Tuesday, 27 May 2014

Survival of the Friendliest Wasps: New Evolution Story

Wasps overturned Darwinian dogma. Image courtesy of Alvesgaspar, Wikipedia.

Joel Kontinen

Evolution was supposed to be about the survival of the fittest. But when it comes to wasps, it seems that it is more about the survival of the friendliest.

According to Science Daily, “Polistes fuscatus, a paper wasp found throughout North America, evolved better vision to recognize the variable facial patterns of other members of its species.

So, now instead of a Darwinian struggle for existence, we seem to have co-operation.

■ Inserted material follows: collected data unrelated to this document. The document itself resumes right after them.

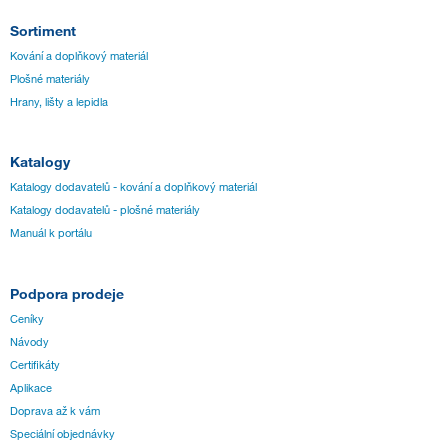
Sortiment
Kování a doplňkový materiál
Plošné materiály
Hrany, lišty a lepidla
Katalogy
Katalogy dodavatelů - kování a doplňkový materiál
Katalogy dodavatelů - plošné materiály
Manuál k portálu
Podpora prodeje
Ceníky
Návody
Certifikáty
Aplikace
Doprava až k vám
Speciální objednávky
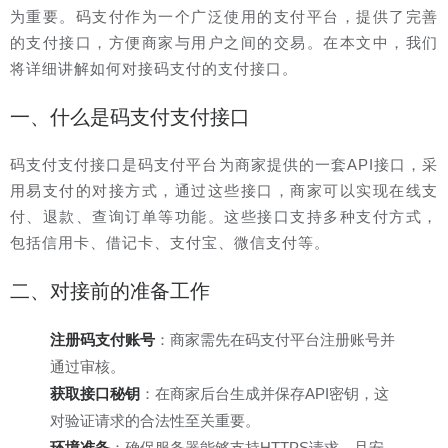
为重要。码支付作为一个广泛使用的支付平台，提供了完善
的支付接口，方便商家与用户之间的交易。在本文中，我们
将详细讲解如何对接码支付的支付接口。
一、什么是码支付支付接口
码支付支付接口是码支付平台为商家提供的一套API接口，采
用易支付的对接方式，通过这些接口，商家可以实现在线支
付、退款、查询订单等功能。这些接口支持多种支付方式，
包括信用卡、借记卡、支付宝、微信支付等。
二、对接前的准备工作
注册码支付账号
：商家需先在码支付平台注册账号并
通过审核。
获取接口秘钥
：在商家后台生成并保存API密钥，这
对验证请求的合法性至关重要。
环境准备
：确保服务器能够支持HTTPS请求，且安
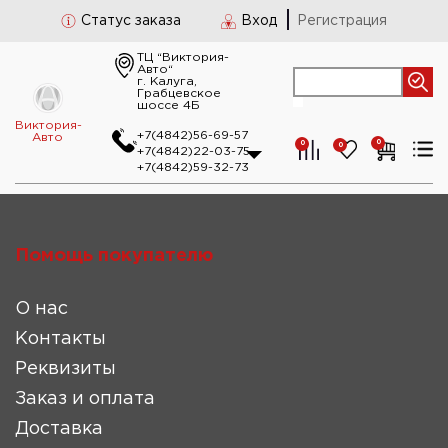
Статус заказа
Вход
Регистрация
ТЦ “Виктория-
Авто“
г. Калуга,
Грабцевское
шоссе 4Б
Виктория-
+7(4842)56-69-57
Авто
0
0
0
+7(4842)22-03-75
+7(4842)59-32-73
Помощь покупателю
О нас
Контакты
Реквизиты
Заказ и оплата
Доставка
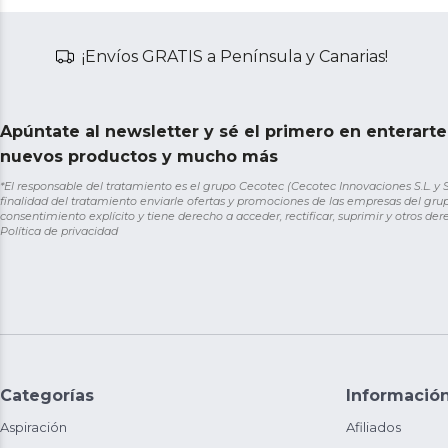
¡Envíos GRATIS a Península y Canarias!
Apúntate al newsletter y sé el primero en enterart
nuevos productos y mucho más
*El responsable del tratamiento es el grupo Cecotec (Cecotec Innovaciones S.L. y Sol
finalidad del tratamiento enviarle ofertas y promociones de las empresas del grup
consentimiento explícito y tiene derecho a acceder, rectificar, suprimir y otros de
Política de privacidad
Categorías
Informació
Aspiración
Afiliados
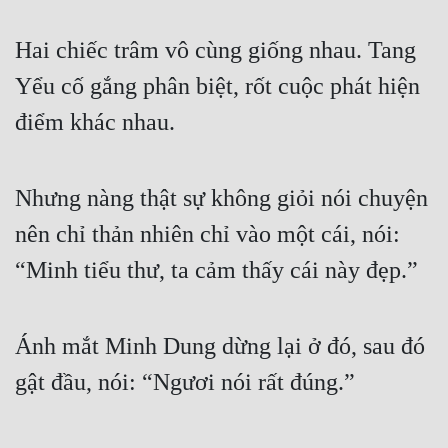
Đẹp
Hai chiếc trâm vô cùng giống nhau. Tang 
Đẹp Hiệp
Yểu cố gắng phân biệt, rốt cuộc phát hiện 
điểm khác nhau.
Tính Cách Nhân Vật :
Cơ Trí
Nhưng nàng thật sự không giỏi nói chuyện 
Sát Phạt Quyết Đoán
nên chỉ thản nhiên chỉ vào một cái, nói: 
Vô Sỉ
“Minh tiểu thư, ta cảm thấy cái này đẹp.”
Điềm Đạm
Ánh mắt Minh Dung dừng lại ở đó, sau đó 
gật đầu, nói: “Ngươi nói rất đúng.”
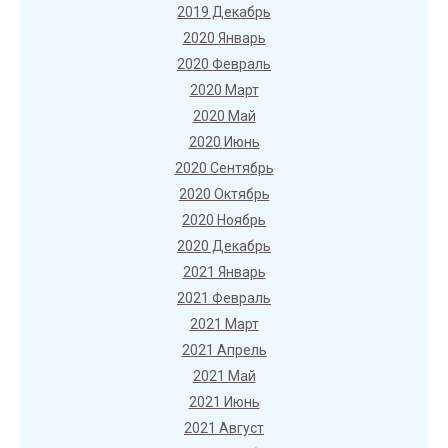
2019 Декабрь
2020 Январь
2020 Февраль
2020 Март
2020 Май
2020 Июнь
2020 Сентябрь
2020 Октябрь
2020 Ноябрь
2020 Декабрь
2021 Январь
2021 Февраль
2021 Март
2021 Апрель
2021 Май
2021 Июнь
2021 Август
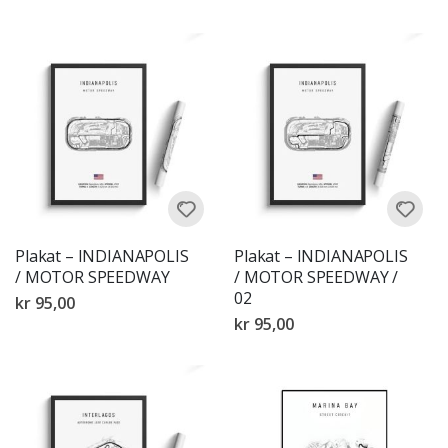
Plakat – INDIANAPOLIS
Plakat – INDIANAPOLIS
/ MOTOR SPEEDWAY
/ MOTOR SPEEDWAY /
02
kr 95,00
kr 95,00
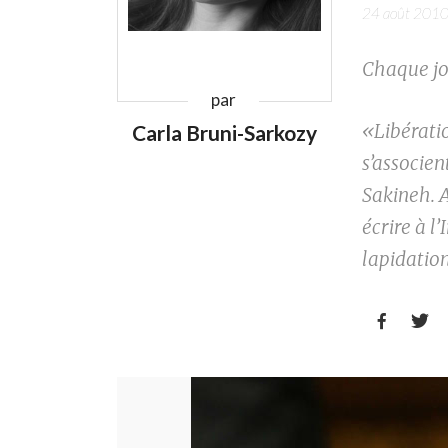
24 août 201
Chaque jo
par
«Libérati
Carla Bruni-Sarkozy
s’associen
Sakineh. A
écrire à 
lapidation


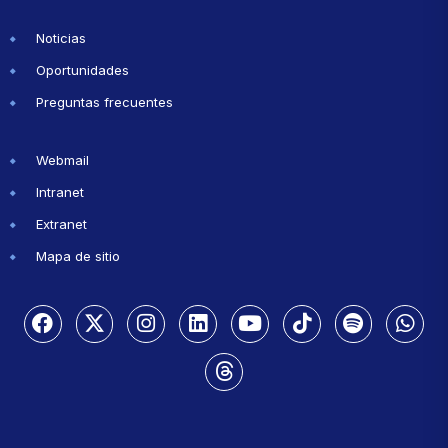
Noticias
Oportunidades
Preguntas frecuentes
Webmail
Intranet
Extranet
Mapa de sitio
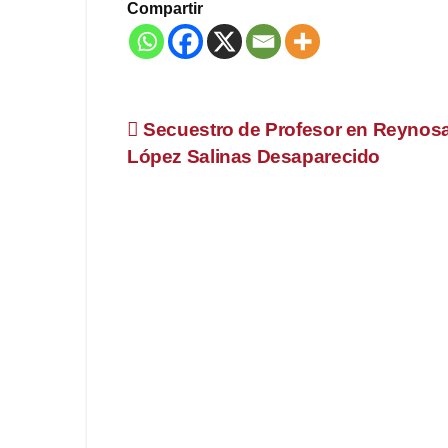
Compartir
Navegación
Secuestro de Profesor en Reynos
López Salinas Desaparecido
de
entradas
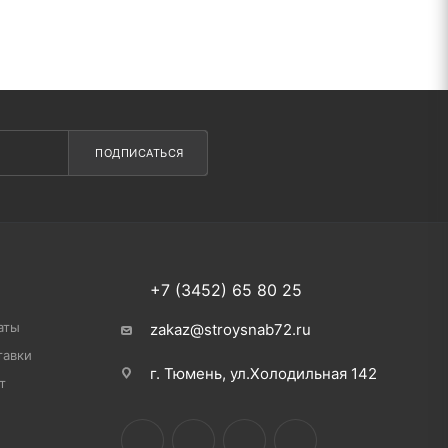
ПОДПИСАТЬСЯ
+7 (3452) 65 80 25
аты
zakaz@stroysnab72.ru
тавки
г. Тюмень, ул.Холодильная 142
т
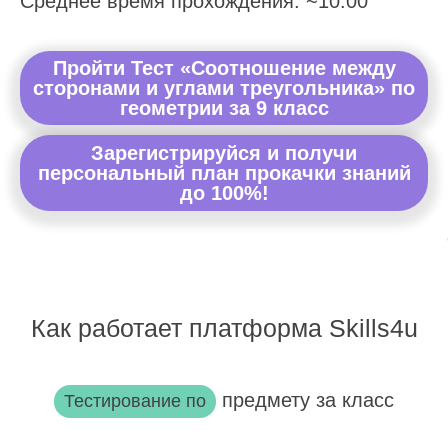
Среднее время прохождения: ~10:00
Пройти Тест «Соотношение между
сторонами и углами треугольника» по
геометрии за 9 класс
Зарегистрируйся и получи
персональный план прокачки знаний
до 100%!
Как работает платформа Skills4u
предмету за класс
Тестирование по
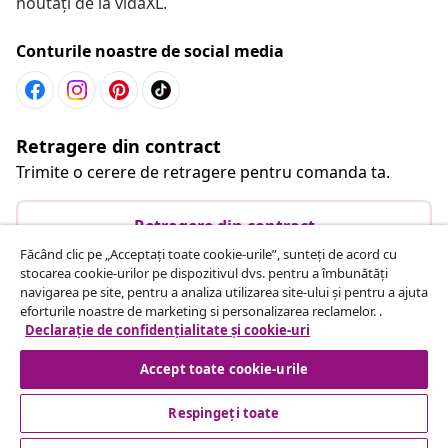
noutăți de la vidaXL.
Conturile noastre de social media
Retragere din contract
Trimite o cerere de retragere pentru comanda ta.
Retragere din contract
Făcând clic pe „Acceptați toate cookie-urile”, sunteți de acord cu
stocarea cookie-urilor pe dispozitivul dvs. pentru a îmbunătăți
navigarea pe site, pentru a analiza utilizarea site-ului și pentru a ajuta
Serviciu clienți
eforturile noastre de marketing si personalizarea reclamelor. .
Declarație de confidențialitate și cookie-uri
Business
Accept toate cookie-urile
Respingeți toate
vidaXL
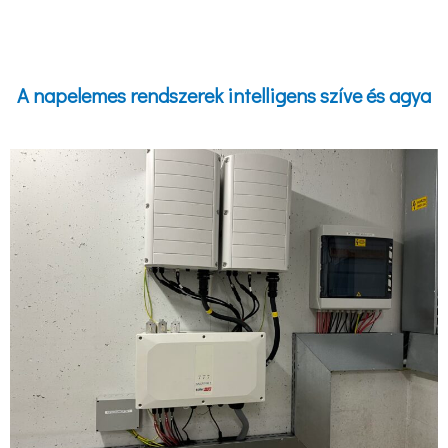
A napelemes rendszerek intelligens szíve és agya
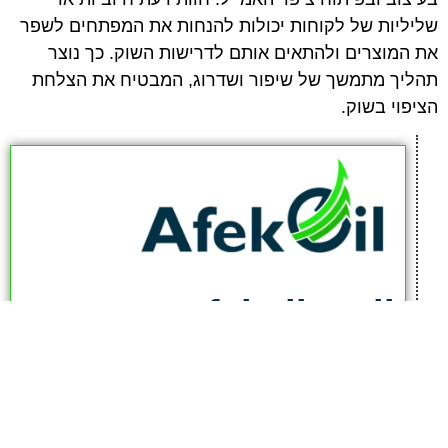
שליליות של לקוחות יכולות להנחות את המפתחים לשפר
את המוצרים ולהתאים אותם לדרישות השוק. כך נוצר
תהליך מתמשך של שיפור ושדרוג, המבטיח את הצלחת
הציפוי בשוק.
afekoil.co.il
אז מה היה לנו בכתבה:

Some wasps have developed bigger eyes, and thus better vision, to read the social cues written on the faces of their sister wasps, according to a new University of California, Berkeley, study.”

Lead author Michael Sheehan, a UC Berkeley postdoctoral fellow, uses details in a well-known fairy tale to illustrate what he believes happened:

"The Big Bad Wolf had it right. When Little Red Riding Hood said, 'Goodness, what big eyes you have,' he replied, 'The better to see you with.' "

Sheehan suggests that some paper wasps “evolved better vision for the purpose of telling one another apart. This is consistent with the idea that hearing, smelling, seeing or other sensory capabilities in animals, including humans [sic] may have evolved in response to communication signals like we see in the wasp."

Sheehan and his colleagues published their paper recently in Biology Letters. He points out that the findings don’t “overturn evolutionary dogma. His clarification does show, however, that evolutionists tend to be very dogmatic and that the Darwinian community seldom if ever approves of dissenting views.

Anyway, it might be time to bury the Darwinian concepts of survival of the fittest and the struggle for existence.


The big bad wolf was right: Among wasps, bigger eyes evolved to better see social cues. Science Daily. April 29, 2014.